Task instructions
**1.** Copy the part of the Rainbow Serpent 2014 post from "Rainbow Serpent 2014 proved" up to and including "voila! Disco bins!".
**2.** In the Rainbow Serpent 2014 post, how large did the roving performer group grow?
**3.** Rewrite the paragraph of the Rainbow Serpent 2014 post that begins "Rainbow Serpent 2014 proved to be" in a shorter form, keeping its main facts.

Page
-- BEGIN --
Rainbow Serpent 2014 Tue, 15 Apr 2014 06:26:22 +0000 One of the most rewarding parts of working within Green Chief is the implementation of the ‘soft’ side of sustainability practice. The creative, left field projects that compliment the ‘hard’ side of rubbish separation, diversion from landfill and long physically demanding hours.

Rainbow Serpent 2014 proved to be a playground for the instigation and fine tuning of a number of creative initiatives. Some were quite practical, such as facilitating a change in infrastructure to remedy a long time problem. Bin stations unlit at night are thought to encourage, or at least not help, instances of littering through the wee hours. Our solution was designing a strip of LED lights, colour coded to match the waste streams and affix them onto our current bin stations. Et voila! Disco bins!

Two larger projects, handled by our new Creative Liaison Steven Kennedy, revolved around communication and bought even more talented people into the Green Chief fold. A massive success was the re-imagining of our roving performer group, swelled to a group of 16 and managed by two passionate and organised individuals Mira Melaluca and Joe Oppenheimer. Having previously tried to manage the operational AND creative sides simultaneously whilst onsite had meant that invariably the creative side took the brunt of lack of resources, time, energy or manpower. Even we haven’t learnt how to be in more than one place at a time! So a shuffle-up of responsibilities and the creation of a couple of new roles within the Green Chief RSF structure helped our vision not only grow but allowed fresh perspective and ideas to be fully expanded. It also meant an exchange of skill sets with Green Chief gaining insight into the mystical world of rehearsals, green room needs and stage management. In short, the OR (Order of Recycling) were born and undertook evangelical style picketing as a welcome to patrons alighting the bus, mormon-style door knockings on campsites which were particularly messy and made 7 appearances across the more popular dancefloors to encourage patrons to pick up litter. If that schedule wasn’t busy enough, they even slipped in a few choral arrangements outside of the composting toilets. See more of The OR here.
-- END --
Given records
-- BEGIN --
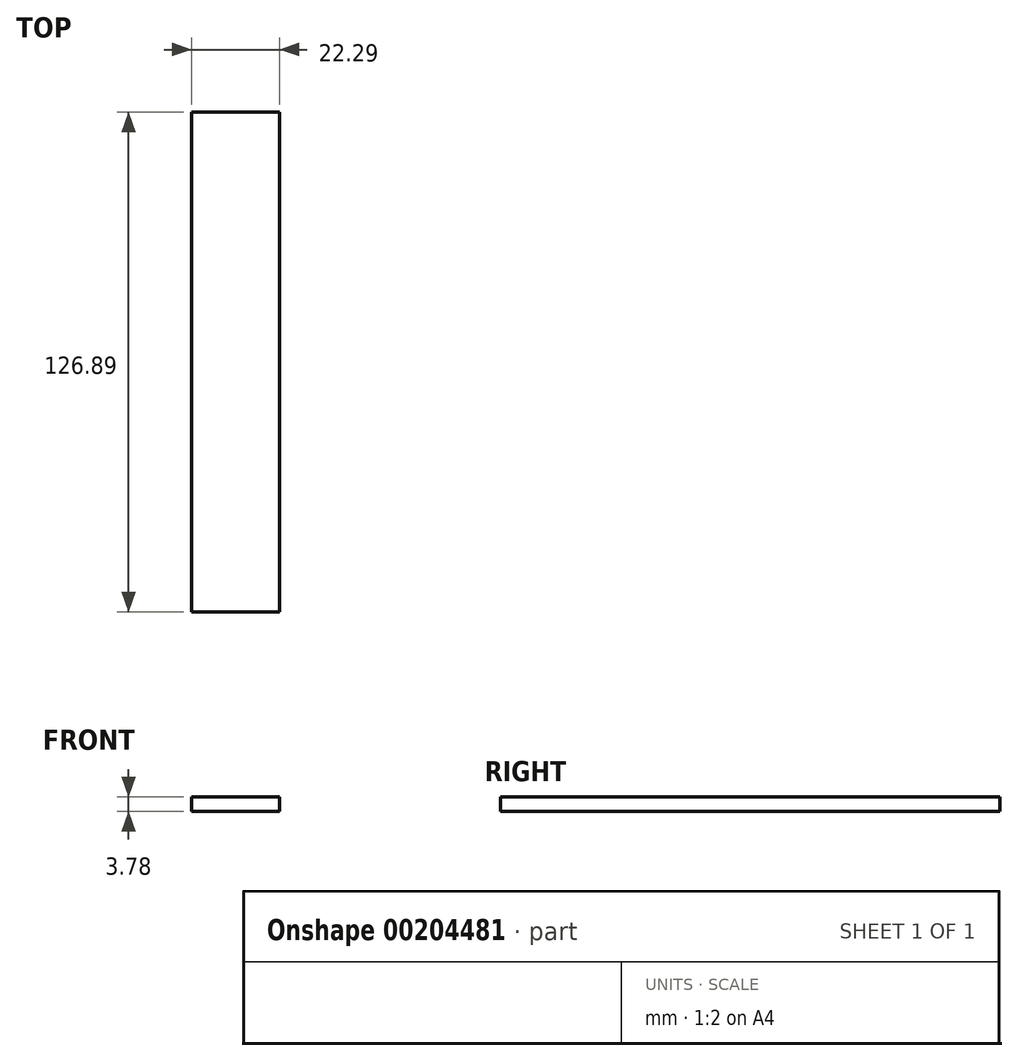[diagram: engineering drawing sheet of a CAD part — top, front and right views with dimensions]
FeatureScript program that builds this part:
annotation { "Feature Type Name" : "Feature", "Feature Type Description" : "" }
export const myFeature = defineFeature(function(context is Context, id is Id, definition is map)
    precondition{}
    {
        {
            var Q0;
            Q0=qCreatedBy(makeId("Front.planeOp"),FACE);
            var sketch = newSketch(context, id + "F0", { "sketchPlane" : qUnion([Q0])});
            skLineSegment(sketch, "E0", {"start": v(0, 0) * mm, "end": v(-22.3, 0) * mm});
            skLineSegment(sketch, "E1", {"start": v(-22.3, 0) * mm, "end": v(-22.3, -3.78) * mm});
            skLineSegment(sketch, "E2", {"start": v(-22.3, -3.78) * mm, "end": v(0, -3.67) * mm});
            skLineSegment(sketch, "E3", {"start": v(0, -3.67) * mm, "end": v(0, 0) * mm});
            skSolve(sketch);
        }
        {
            var Q0;
            Q0 = qSketchRegion(id + "F0", true);
            extrude(context, id + "F1", {"entities" : qUnion([Q0]), "depth" : 62.58 * mm});
        }
        {
            var Q0;
            Q0=makeQuery(id+"F1.opExtrude","CAP_FACE",FACE,{"disambiguationData":[OSD([sQuery(id+"F0.wireOp",EDGE,"E0"),sQuery(id+"F0.wireOp",EDGE,"E1"),sQuery(id+"F0.wireOp",EDGE,"E2"),sQuery(id+"F0.wireOp",EDGE,"E3")])],"isStart":true});
            extrude(context, id + "F2", {"entities" : qUnion([Q0]), "operationType" : NewBodyOperationType.ADD, "depth" : 64.31 * mm});
        }
    });
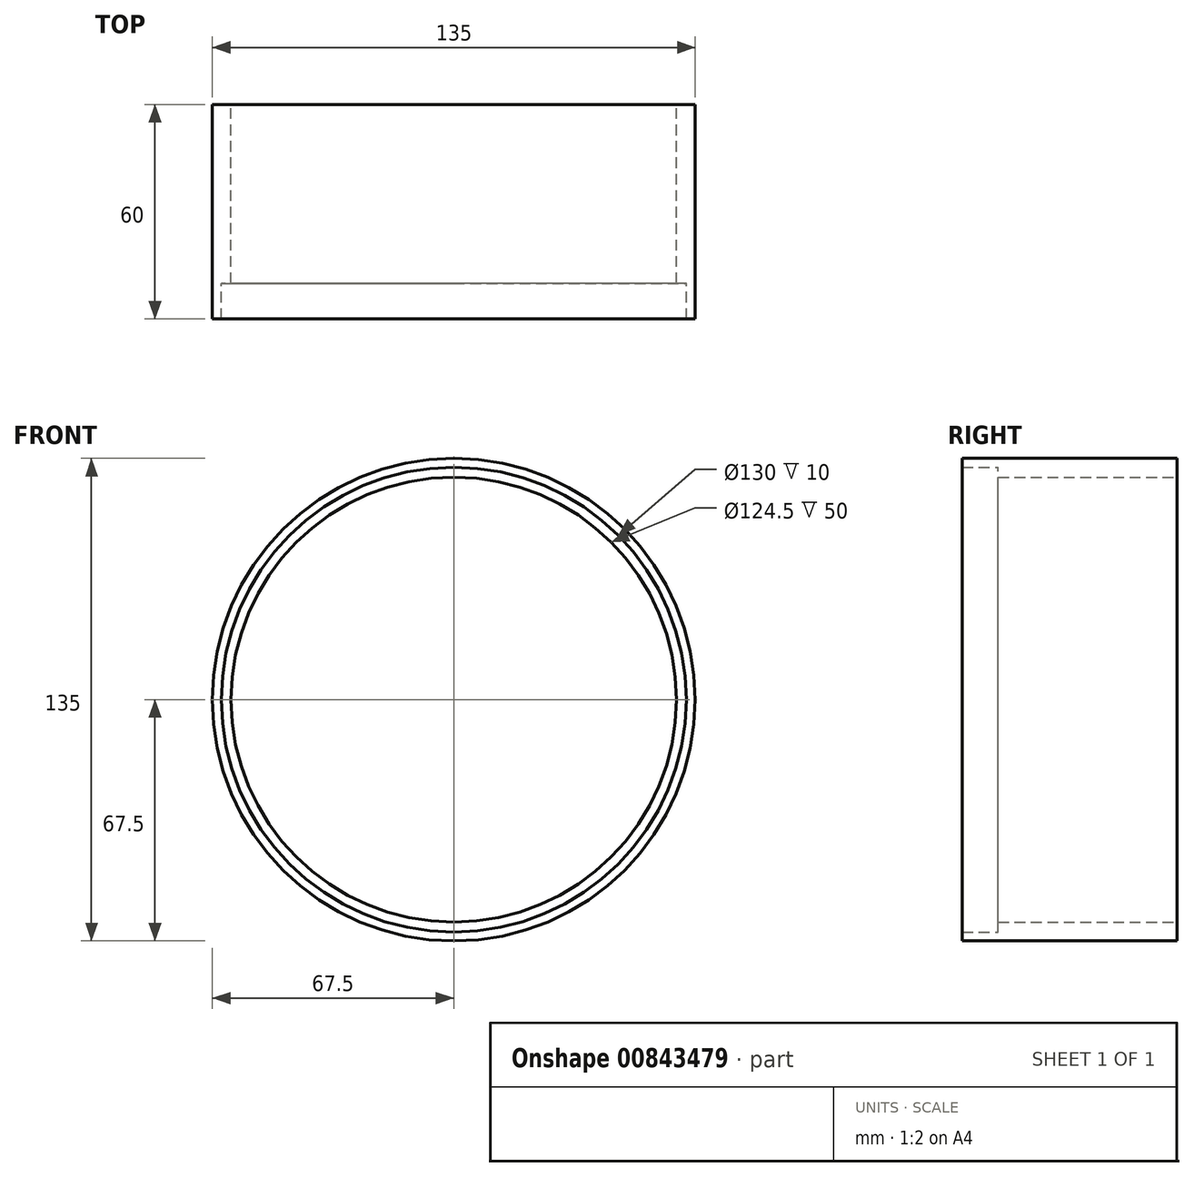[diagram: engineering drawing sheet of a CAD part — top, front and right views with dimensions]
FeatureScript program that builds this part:
annotation { "Feature Type Name" : "Feature", "Feature Type Description" : "" }
export const myFeature = defineFeature(function(context is Context, id is Id, definition is map)
    precondition{}
    {
        {
            var Q0;
            Q0=qCreatedBy(makeId("Front.planeOp"),FACE);
            var sketch = newSketch(context, id + "F0", { "sketchPlane" : qUnion([Q0])});
            skCircle(sketch, "E0", {"center": v(0, 0) * mm, "radius": 65 * mm});
            skCircle(sketch, "E1", {"center": v(0, 0) * mm, "radius": 67.5 * mm});
            skSolve(sketch);
        }
        {
            var Q0;
            Q0=makeQuery(id+"F0.imprint","IMPRINT",FACE,{"disambiguationData":[TD([[makeQuery(id+"F0.imprint","IMPRINT",EDGE,{"derivedFrom":sQuery(id+"F0.wireOp",EDGE,"E0")}),-1.0]])]});
            extrude(context, id + "F1", {"entities" : qUnion([Q0]), "depth" : 10 * mm, "offsetDistance" : 25 * mm});
        }
        {
            var Q0;
            Q0=qCreatedBy(makeId("Front.planeOp"),FACE);
            var sketch = newSketch(context, id + "F2", { "sketchPlane" : qUnion([Q0])});
            skCircle(sketch, "E2", {"center": v(0, 0) * mm, "radius": 62.25 * mm});
            skCircle(sketch, "E3", {"center": v(0, 0) * mm, "radius": 67.5 * mm});
            skSolve(sketch);
        }
        {
            var Q0;
            Q0=makeQuery(id+"F1.opExtrude","CAP_FACE",FACE,{"disambiguationData":[OSD([sQuery(id+"F0.wireOp",EDGE,"E0"),sQuery(id+"F0.wireOp",EDGE,"E1")])],"isStart":false});
            var Q1;
            Q1=makeQuery(id+"F2.imprint","IMPRINT",FACE,{"disambiguationData":[TD([[makeQuery(id+"F2.imprint","IMPRINT",EDGE,{"derivedFrom":sQuery(id+"F2.wireOp",EDGE,"E2")}),-1.0]])]});
            extrude(context, id + "F3", {"entities" : qUnion([Q0, Q1]), "operationType" : NewBodyOperationType.ADD, "depth" : 50 * mm, "offsetDistance" : 25 * mm});
        }
    });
-- END --
Worked solutions
**1.**
Rainbow Serpent 2014 proved to be a playground for the instigation and fine tuning of a number of creative initiatives. Some were quite practical, such as facilitating a change in infrastructure to remedy a long time problem. Bin stations unlit at night are thought to encourage, or at least not help, instances of littering through the wee hours. Our solution was designing a strip of LED lights, colour coded to match the waste streams and affix them onto our current bin stations. Et voila! Disco bins!

**2.** It grew to a group of 16.

**3.** Rainbow Serpent 2014 was a place to start and refine several creative initiatives, some of them practical. One fixed a long-standing problem: bin stations left unlit at night are thought to encourage late-night littering, or at least do nothing to prevent it. The fix was a strip of LED lights, color coded to match the waste streams and attached to the existing bin stations, which turned them into "disco bins."